July 05, 2023

How to share music (the complicated way)

Because creating a playlist on Spotify is way too easy.

Carlos Cuéllar
Carlos Cuéllar @cuellarfr

Reading time: 2 mins

Tags: music me

I’m back into the habit of creating playlists of music I enjoy and, since I like to make things more complicated than necessary, instead of just sharing a playlist on Spotify or Apple Music, I’m recording mixes that I share online. Yes, it’s a lot more complicated, but also more fun. This is how I do it.

I purchased this small DJ controller, the Numark DJ2GO2 Touch. It’s tiny and it feels like a toy, but it has all the features I need and I didn’t want to spend more money (yet) on something a bit more professional like a Pioneer. This is connected to my Mac mini, where I use Mixxx, an open-source DJ software.
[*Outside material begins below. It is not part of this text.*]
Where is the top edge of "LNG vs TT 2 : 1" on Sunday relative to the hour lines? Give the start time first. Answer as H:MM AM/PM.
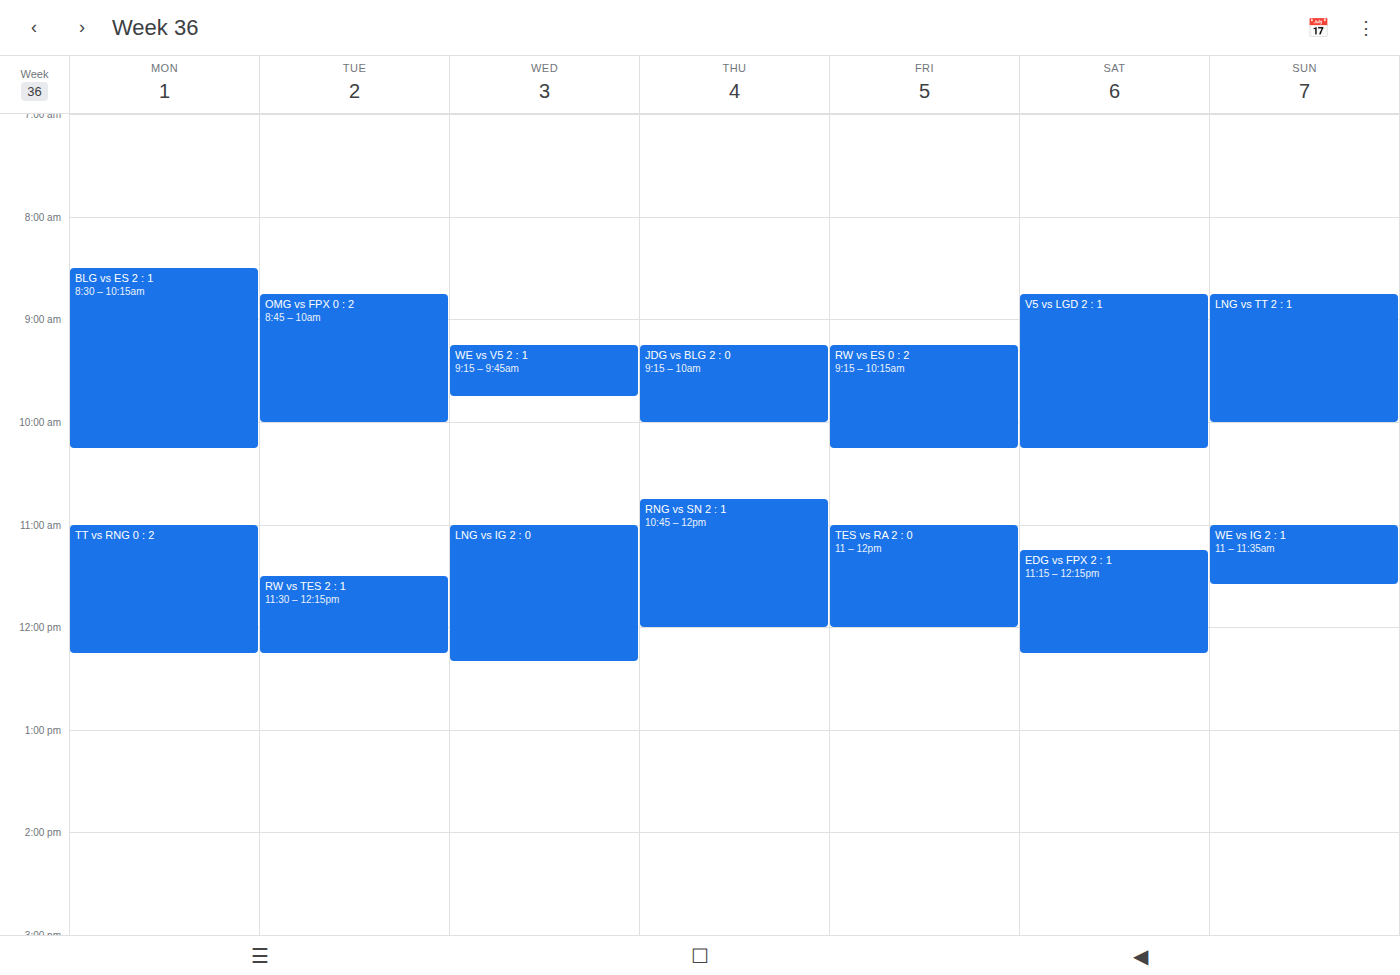
8:45 AM -- neither: three quarters of the way from the 8 AM line to the 9 AM line.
After trying some other apps, I found that Mixxx was perfect for my needs and it worked with the Numark controller out of the box. That’s pretty much the whole setup. With Mixxx I can play my local files (I think it works with Tidal too) and record the session in an MP3 file that I can share online. And that’s the other part of the process.

numark dj2go2

The platform where I started sharing my mixes is Mixcloud. It’s nice because it’s just made for that and there’s a supportive community. The free plan allows you to upload up to 10 shows, and if you want to share more or if you want to do live sessions you need to purchase a plan. That wouldn’t be a big deal, but the other issue that I found is that it’s a closed platform and people can only listen to your shows in their app or website. There’s not an option to share an RSS feed like a regular podcast. And that’s why I kept looking for something else.

If I wanted to give people more freedom about how to listen to my mixes, I needed a podcast, and the best place I found to host that for free is iVoox. There are a lot of podcast hosting companies out there, but I like iVoox because they have an agreement with SGAE, a Spanish organization similar to ASCAP that represents authors and publishers. That means that, in theory, the podcast is free to use copyrighted music and it shouldn’t be taken down. But ask me again in a few months so I can confirm this.

Once the mixes are uploaded, sharing them in Apple Podcasts, Spotify, and the other podcasts apps is easy. You just have to sign up on all these platforms and provide them the RSS feed from iVoox. As long as you don’t change that, it’s a set-and-forget process.

And that’s pretty much it! If you are curious about the music I’m playing, feel free to take a look at the music section of this website.